QUOTED PASSAGE -
-------
Friday, January 20, 2012

Rolling Over

Yeah for Caleb!!  He finally rolled over all the way on his very own today.  He's been trying for several days now and was getting close.  He likes to roll back to front. I'm just glad that I was able to actually catch it on camera....well on my cell phone camera...that's still something.  Half the time "that special/eventful moment" passes before I can get the camera and shoot some pictures, regardless of how often I carry the camera around or have it ready and close by.

His little toy turtle was laying a little far over and he wanted it to play with.  
He had thrown it over there not too long before I took this shot. 

 And the rolling begins




 Ahhh....made it...got my turtle.
-------
EXERCISE INPUTS -
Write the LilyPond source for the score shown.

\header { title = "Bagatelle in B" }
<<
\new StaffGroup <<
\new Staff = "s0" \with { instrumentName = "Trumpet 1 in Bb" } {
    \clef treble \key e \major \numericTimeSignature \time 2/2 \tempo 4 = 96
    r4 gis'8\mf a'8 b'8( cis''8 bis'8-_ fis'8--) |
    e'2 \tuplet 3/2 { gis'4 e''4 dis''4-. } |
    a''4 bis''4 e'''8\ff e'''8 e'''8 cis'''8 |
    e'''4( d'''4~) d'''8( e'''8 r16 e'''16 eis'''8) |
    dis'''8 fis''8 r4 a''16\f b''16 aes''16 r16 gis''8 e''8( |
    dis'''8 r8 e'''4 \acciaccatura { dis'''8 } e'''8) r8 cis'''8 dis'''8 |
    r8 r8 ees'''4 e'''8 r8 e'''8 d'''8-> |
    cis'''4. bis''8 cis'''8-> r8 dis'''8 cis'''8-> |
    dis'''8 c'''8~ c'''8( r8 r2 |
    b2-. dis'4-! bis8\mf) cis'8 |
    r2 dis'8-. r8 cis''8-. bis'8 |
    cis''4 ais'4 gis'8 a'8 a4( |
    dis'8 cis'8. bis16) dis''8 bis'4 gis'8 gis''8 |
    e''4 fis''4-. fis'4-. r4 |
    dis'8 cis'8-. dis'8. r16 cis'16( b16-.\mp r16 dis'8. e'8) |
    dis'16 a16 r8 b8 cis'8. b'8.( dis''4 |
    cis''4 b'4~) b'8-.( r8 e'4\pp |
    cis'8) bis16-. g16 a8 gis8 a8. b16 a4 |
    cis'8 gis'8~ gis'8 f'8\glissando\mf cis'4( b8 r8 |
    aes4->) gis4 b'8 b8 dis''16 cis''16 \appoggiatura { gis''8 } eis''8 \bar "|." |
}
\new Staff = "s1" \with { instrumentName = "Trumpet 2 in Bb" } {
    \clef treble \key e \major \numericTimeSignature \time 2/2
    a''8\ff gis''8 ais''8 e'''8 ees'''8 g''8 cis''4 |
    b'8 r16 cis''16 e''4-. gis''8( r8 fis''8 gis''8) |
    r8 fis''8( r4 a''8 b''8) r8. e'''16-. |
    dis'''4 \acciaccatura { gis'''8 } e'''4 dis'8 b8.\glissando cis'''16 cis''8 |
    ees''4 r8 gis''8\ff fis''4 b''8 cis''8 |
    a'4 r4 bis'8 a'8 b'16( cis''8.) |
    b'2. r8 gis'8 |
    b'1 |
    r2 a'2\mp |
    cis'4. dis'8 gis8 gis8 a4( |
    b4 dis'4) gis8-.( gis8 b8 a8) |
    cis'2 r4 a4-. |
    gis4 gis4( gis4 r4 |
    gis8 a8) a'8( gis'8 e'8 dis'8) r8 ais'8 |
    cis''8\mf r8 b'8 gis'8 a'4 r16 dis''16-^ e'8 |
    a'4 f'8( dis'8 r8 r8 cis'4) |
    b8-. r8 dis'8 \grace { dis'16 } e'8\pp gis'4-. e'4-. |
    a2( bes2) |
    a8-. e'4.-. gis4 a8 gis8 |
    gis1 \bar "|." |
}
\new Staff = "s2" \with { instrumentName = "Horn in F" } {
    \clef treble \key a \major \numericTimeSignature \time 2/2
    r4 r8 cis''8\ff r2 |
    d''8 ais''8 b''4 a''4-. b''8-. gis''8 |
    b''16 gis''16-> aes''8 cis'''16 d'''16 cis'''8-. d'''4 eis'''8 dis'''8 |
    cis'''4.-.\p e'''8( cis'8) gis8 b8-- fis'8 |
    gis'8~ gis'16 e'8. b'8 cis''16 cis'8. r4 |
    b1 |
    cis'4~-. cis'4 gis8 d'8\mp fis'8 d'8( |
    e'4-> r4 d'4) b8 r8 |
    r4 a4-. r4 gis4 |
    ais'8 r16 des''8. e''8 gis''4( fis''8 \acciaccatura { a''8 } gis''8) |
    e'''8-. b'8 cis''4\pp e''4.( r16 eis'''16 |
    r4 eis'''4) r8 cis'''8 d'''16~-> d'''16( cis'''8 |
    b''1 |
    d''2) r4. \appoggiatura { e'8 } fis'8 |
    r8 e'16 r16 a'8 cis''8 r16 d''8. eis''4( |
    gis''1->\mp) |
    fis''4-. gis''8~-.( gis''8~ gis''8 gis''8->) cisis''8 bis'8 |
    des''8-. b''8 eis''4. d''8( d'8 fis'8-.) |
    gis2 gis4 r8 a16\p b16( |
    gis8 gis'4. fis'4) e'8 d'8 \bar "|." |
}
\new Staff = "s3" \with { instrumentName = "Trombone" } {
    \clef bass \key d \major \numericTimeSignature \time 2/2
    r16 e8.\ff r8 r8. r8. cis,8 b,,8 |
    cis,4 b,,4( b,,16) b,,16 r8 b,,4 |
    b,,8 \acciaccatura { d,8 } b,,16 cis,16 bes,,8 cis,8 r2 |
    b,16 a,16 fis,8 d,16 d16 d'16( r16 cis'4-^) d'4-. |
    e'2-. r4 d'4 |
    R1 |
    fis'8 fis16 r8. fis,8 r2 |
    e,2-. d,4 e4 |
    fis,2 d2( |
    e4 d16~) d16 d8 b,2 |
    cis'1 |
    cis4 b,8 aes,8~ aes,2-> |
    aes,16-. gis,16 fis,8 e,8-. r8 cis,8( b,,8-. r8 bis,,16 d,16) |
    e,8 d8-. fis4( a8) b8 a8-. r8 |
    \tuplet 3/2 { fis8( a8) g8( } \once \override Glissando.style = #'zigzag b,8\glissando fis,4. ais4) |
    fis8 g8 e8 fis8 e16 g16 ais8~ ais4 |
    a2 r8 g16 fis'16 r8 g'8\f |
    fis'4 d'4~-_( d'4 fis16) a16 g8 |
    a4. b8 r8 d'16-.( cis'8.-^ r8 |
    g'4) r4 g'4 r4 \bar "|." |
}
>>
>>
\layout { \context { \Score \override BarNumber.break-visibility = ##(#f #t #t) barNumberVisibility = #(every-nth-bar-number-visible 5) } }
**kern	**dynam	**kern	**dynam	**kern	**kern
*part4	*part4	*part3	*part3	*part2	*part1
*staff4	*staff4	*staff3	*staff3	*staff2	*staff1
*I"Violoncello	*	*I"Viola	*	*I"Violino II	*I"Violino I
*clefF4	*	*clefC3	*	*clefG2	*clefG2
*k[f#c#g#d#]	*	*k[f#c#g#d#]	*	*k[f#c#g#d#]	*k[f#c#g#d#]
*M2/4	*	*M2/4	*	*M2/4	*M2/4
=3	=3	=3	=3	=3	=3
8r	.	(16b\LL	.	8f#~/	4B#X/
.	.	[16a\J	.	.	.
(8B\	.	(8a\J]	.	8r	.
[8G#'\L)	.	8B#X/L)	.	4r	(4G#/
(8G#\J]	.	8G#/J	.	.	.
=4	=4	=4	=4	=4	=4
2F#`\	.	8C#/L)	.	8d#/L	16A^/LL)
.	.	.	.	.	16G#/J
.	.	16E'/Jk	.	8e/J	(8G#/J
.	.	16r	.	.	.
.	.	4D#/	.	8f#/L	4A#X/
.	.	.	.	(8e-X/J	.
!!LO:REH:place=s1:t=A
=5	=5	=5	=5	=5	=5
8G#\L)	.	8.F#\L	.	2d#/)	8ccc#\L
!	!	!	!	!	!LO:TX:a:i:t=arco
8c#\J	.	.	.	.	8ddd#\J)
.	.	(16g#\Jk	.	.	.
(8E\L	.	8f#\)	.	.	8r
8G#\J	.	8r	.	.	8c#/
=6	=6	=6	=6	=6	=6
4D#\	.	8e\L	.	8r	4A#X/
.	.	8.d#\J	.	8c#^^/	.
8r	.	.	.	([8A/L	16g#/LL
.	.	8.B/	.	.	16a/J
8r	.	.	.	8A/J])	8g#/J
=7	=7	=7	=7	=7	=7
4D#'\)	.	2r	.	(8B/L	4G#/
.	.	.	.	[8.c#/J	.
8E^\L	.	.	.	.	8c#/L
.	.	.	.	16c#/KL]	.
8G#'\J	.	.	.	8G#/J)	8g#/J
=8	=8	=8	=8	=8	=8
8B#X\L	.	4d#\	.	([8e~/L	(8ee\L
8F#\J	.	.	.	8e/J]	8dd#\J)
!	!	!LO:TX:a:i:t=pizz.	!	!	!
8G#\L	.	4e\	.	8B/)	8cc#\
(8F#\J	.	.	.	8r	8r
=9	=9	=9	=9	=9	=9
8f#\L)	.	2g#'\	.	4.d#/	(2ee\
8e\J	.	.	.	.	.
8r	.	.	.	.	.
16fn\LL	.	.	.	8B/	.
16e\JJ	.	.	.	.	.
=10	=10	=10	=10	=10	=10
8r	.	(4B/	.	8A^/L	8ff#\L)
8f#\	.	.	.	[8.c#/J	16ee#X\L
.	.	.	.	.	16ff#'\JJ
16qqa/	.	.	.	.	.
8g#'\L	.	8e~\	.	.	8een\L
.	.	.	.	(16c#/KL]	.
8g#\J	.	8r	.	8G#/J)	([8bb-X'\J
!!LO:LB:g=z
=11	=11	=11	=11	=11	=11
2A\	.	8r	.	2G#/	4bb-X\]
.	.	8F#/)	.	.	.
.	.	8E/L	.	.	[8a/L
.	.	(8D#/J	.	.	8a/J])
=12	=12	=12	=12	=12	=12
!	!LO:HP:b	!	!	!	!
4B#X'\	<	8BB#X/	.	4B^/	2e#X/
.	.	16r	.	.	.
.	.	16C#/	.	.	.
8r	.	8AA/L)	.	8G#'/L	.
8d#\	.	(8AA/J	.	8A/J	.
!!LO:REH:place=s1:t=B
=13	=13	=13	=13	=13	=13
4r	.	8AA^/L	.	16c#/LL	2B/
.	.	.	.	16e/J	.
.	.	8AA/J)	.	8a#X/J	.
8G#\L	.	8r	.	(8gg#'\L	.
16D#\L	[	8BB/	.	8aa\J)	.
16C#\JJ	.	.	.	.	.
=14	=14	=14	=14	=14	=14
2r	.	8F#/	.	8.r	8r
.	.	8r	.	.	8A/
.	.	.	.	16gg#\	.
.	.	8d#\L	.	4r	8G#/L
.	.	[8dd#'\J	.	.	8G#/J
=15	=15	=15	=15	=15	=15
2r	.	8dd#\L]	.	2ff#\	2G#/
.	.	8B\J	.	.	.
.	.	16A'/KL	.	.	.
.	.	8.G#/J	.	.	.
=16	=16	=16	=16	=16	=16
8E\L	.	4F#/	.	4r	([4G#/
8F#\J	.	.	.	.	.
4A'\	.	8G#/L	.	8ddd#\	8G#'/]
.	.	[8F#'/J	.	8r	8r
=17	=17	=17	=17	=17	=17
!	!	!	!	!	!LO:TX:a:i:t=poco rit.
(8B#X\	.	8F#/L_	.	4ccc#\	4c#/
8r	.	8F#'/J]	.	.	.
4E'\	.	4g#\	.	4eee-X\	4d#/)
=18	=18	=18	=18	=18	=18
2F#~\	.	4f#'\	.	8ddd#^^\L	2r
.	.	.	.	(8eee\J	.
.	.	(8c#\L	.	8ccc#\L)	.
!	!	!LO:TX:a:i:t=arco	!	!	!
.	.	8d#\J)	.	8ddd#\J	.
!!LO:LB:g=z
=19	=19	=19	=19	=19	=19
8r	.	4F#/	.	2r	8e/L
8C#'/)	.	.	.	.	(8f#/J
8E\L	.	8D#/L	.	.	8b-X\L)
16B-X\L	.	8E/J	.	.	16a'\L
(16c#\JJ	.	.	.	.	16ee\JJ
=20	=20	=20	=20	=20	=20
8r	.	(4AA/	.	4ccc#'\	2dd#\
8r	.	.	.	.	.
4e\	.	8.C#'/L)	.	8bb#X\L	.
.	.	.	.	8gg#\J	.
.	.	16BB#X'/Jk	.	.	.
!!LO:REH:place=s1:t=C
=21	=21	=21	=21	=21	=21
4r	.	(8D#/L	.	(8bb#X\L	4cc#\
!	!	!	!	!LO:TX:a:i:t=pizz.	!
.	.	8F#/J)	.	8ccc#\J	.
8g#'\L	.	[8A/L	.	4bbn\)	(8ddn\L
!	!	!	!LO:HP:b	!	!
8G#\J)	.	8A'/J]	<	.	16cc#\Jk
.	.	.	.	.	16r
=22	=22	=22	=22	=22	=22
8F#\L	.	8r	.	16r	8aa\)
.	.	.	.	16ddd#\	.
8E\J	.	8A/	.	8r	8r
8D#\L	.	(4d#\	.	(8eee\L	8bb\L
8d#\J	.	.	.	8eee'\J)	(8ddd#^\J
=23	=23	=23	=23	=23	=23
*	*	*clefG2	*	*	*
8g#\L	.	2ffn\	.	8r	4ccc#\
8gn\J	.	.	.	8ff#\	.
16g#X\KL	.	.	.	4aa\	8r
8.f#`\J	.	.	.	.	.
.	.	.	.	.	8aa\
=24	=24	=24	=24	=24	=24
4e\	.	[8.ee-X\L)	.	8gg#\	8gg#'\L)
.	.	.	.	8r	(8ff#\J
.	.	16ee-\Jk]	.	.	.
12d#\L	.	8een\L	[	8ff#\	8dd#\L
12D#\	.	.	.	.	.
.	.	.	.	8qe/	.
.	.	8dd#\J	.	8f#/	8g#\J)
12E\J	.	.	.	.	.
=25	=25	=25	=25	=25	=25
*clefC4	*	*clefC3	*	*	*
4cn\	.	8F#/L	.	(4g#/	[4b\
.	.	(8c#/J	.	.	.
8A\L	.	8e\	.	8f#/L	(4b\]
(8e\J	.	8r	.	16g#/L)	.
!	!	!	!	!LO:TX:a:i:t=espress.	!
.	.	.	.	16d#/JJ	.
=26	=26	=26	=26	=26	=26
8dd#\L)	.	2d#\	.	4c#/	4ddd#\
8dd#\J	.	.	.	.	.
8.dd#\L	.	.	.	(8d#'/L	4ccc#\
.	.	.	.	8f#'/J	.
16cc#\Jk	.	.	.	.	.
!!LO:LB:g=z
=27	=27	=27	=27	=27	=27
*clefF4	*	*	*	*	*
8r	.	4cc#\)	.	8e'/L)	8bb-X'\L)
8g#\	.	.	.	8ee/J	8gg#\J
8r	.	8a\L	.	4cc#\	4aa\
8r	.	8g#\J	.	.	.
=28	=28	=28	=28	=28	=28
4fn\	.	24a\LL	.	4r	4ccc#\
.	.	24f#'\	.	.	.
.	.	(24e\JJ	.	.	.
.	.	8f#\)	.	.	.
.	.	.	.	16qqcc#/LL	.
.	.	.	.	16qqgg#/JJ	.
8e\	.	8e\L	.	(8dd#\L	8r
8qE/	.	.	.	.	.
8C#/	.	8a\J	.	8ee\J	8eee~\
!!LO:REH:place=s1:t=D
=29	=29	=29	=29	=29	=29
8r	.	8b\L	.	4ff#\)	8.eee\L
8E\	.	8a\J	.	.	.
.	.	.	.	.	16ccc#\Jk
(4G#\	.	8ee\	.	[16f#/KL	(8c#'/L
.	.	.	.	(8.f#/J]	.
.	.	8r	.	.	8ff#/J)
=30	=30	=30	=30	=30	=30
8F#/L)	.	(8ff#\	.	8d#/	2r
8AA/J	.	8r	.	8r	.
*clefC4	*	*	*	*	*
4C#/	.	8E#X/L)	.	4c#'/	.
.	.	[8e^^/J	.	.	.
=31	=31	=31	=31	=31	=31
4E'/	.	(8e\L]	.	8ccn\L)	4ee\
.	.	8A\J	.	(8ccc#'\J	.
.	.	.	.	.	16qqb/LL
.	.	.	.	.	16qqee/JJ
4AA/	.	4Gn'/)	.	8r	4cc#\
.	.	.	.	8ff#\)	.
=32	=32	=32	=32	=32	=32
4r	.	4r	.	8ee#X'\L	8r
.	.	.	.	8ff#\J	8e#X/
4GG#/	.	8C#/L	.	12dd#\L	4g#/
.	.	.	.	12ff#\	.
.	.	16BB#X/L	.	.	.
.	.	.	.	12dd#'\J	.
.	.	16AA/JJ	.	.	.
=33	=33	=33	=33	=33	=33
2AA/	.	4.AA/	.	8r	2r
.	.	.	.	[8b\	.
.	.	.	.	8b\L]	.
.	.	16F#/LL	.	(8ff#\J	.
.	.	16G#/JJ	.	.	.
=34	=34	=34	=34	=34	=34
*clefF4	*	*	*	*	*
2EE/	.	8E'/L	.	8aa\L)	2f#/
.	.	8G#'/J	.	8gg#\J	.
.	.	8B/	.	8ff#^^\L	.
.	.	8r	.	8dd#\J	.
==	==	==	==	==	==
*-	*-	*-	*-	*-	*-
-------
EXERCISE TASK 1 -
Find each line in the records that contains the string "place", and copy those lines out.
EXERCISE TASK 2 -
Pick up the post about Caleb rolling over after its last line and continue it.

RIGHT ANSWER 1 -
!!LO:REH:place=s1:t=A
!!LO:REH:place=s1:t=B
!!LO:REH:place=s1:t=C
!!LO:REH:place=s1:t=D

RIGHT ANSWER 2 -
I love this moment.  I remember when Miles rolled over and I can't believe that Caleb has.  This again is just another step in his learning and growing process.  I get really excited over these moments and then there is a slight second where I am sad because it means they are growing and that time is passing by.  Oh, but I have pictures...and one day I'm sure when my boys are grown I will pull these pictures out, lose myself in the moment remembering when this happened, and smile to myself.  I'm sure I will also be telling them "I remember when...." and they may go "yes mom" or "not again mom" but that time is far from now I tell myself.  People always say to me "treasure this time, it goes by fast."  It makes me wonder sometimes if I am enjoying every moment.  But when I really think about, I know that I am enjoying it the best I can, there are those days where Miles is driving me crazy, screaming while we are in line at Target, or hiding from me between the clothes racks, and Caleb is crying at the top of his lungs...I wonder to myself "what am I doing" or "I just want this to end"....but if I stop and take a deep breath and remember the moments, like that above, they outweigh the crazy ones (which sometimes are funny also...later, much later) it is all worth it.